■ Exercise instructions:
Leaving the pictures aside, restate all of the data exactly.

■ Recorded data:
:::
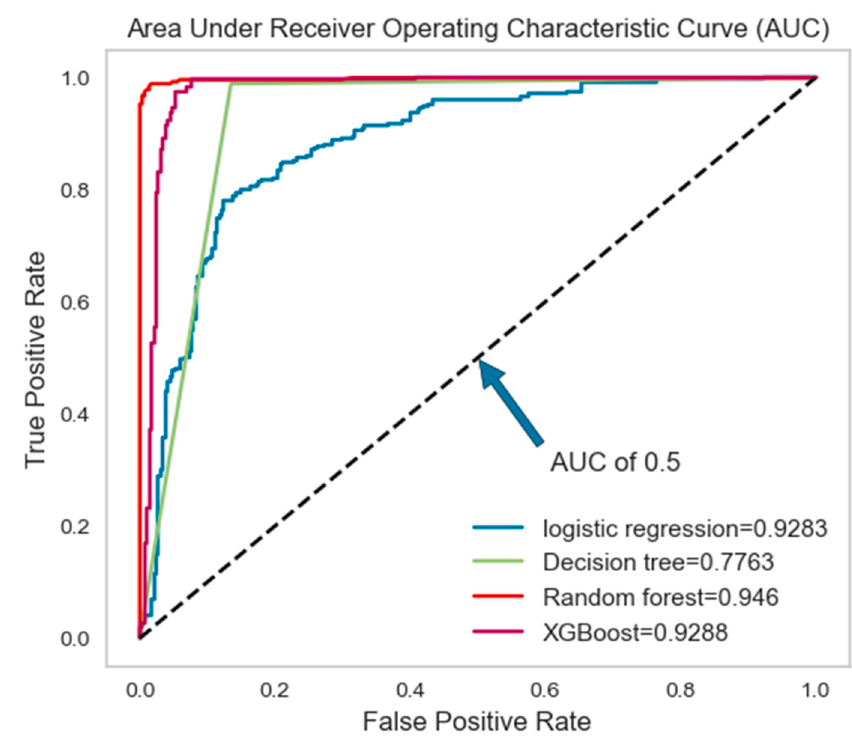
Figure 5. Areas under receiver operating characteristic curves for down-sampled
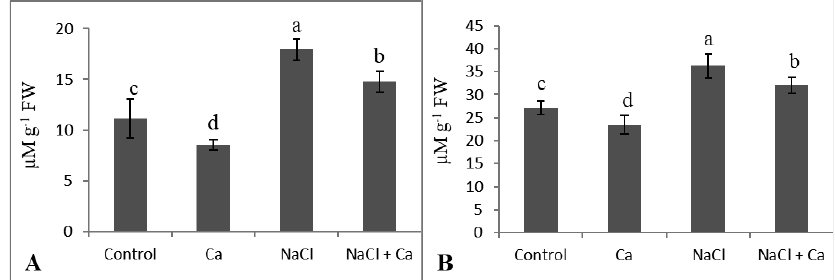
Fig. 4: Effect of salinity stress (100 mM NaCl) on (A) hydrogen peroxide and (B) lipid peroxidation (MDA) in soybean ( Glycine max L.) with and without calcium supplementation. Data is mean (±SE) of three replicates and bars with different letters denote significant difference at P ≤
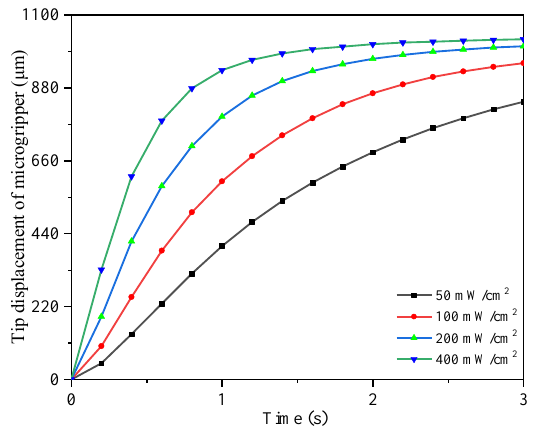
Figure 18. The static performance of the light-operated microgripper under irradiation with different intensities.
:::
■ Finished task:
Figure 5. Areas under receiver operating characteristic curves for down-sampled
Fig. 4: Effect of salinity stress (100 mM NaCl) on (A) hydrogen peroxide and (B) lipid peroxidation (MDA) in soybean ( Glycine max L.) with and without calcium supplementation. Data is mean (±SE) of three replicates and bars with different letters denote significant difference at P ≤
Figure 18. The static performance of the light-operated microgripper under irradiation with different intensities.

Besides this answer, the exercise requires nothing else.